* **Task requirements**
Print the data below exactly as it stands, and keep the pictures out.

* **Stored data**
»»

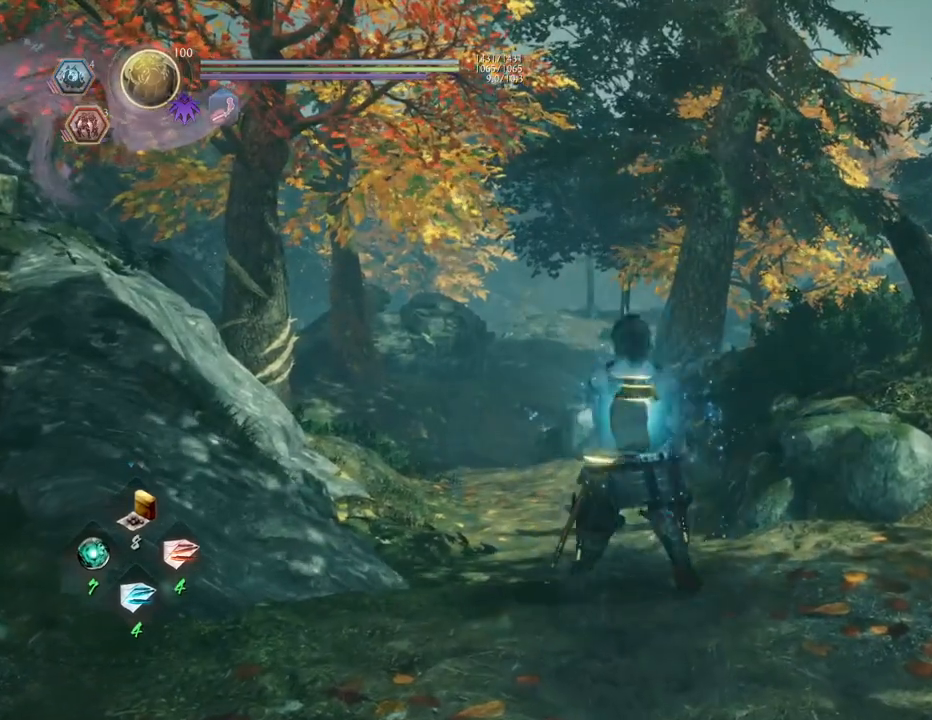
{"buttons": [], "left_stick": "center", "right_stick": "center", "events": [[117, "SQUARE", "down"], [150, "left_stick", "center"], [267, "SQUARE", "up"]]}
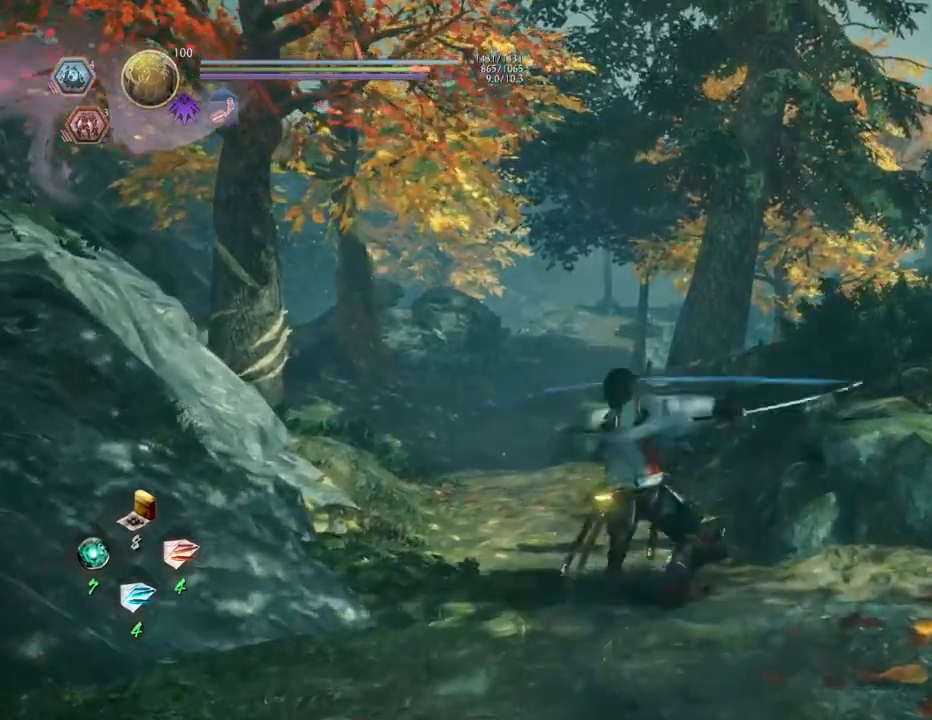
{"buttons": [], "left_stick": "center", "right_stick": "center", "events": [[133, "TRIANGLE", "down"], [267, "TRIANGLE", "up"]]}
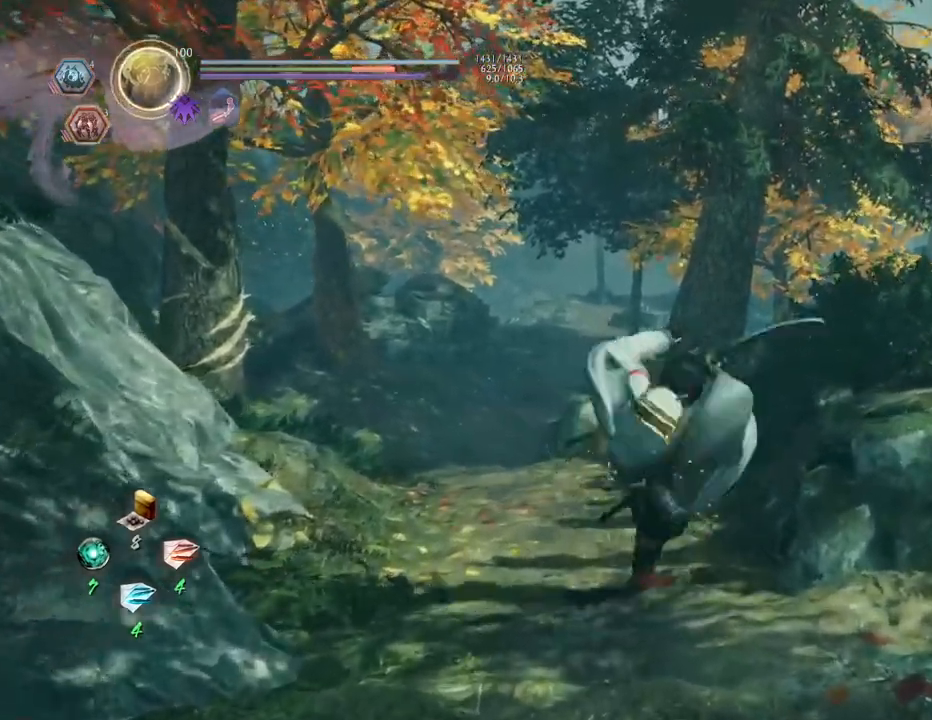
{"buttons": [], "left_stick": "center", "right_stick": "center", "events": []}
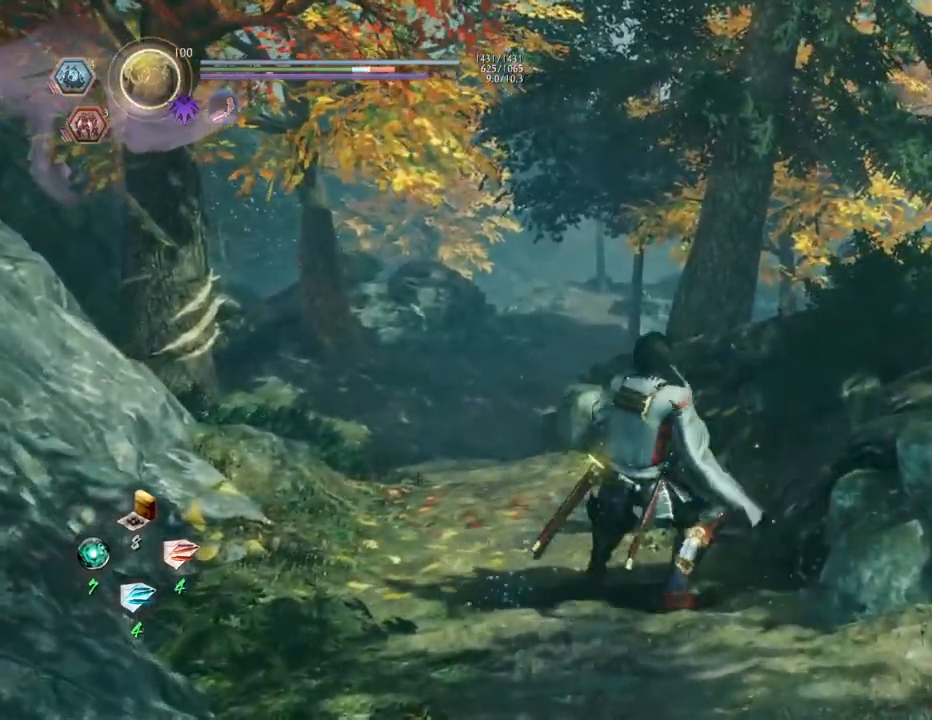
{"buttons": ["R1"], "left_stick": "center", "right_stick": "center", "events": [[283, "R1", "down"]]}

««

* **Task output**
{"buttons": [], "left_stick": "center", "right_stick": "center", "events": [[117, "SQUARE", "down"], [150, "left_stick", "center"], [267, "SQUARE", "up"]]}
{"buttons": [], "left_stick": "center", "right_stick": "center", "events": [[133, "TRIANGLE", "down"], [267, "TRIANGLE", "up"]]}
{"buttons": [], "left_stick": "center", "right_stick": "center", "events": []}
{"buttons": ["R1"], "left_stick": "center", "right_stick": "center", "events": [[283, "R1", "down"]]}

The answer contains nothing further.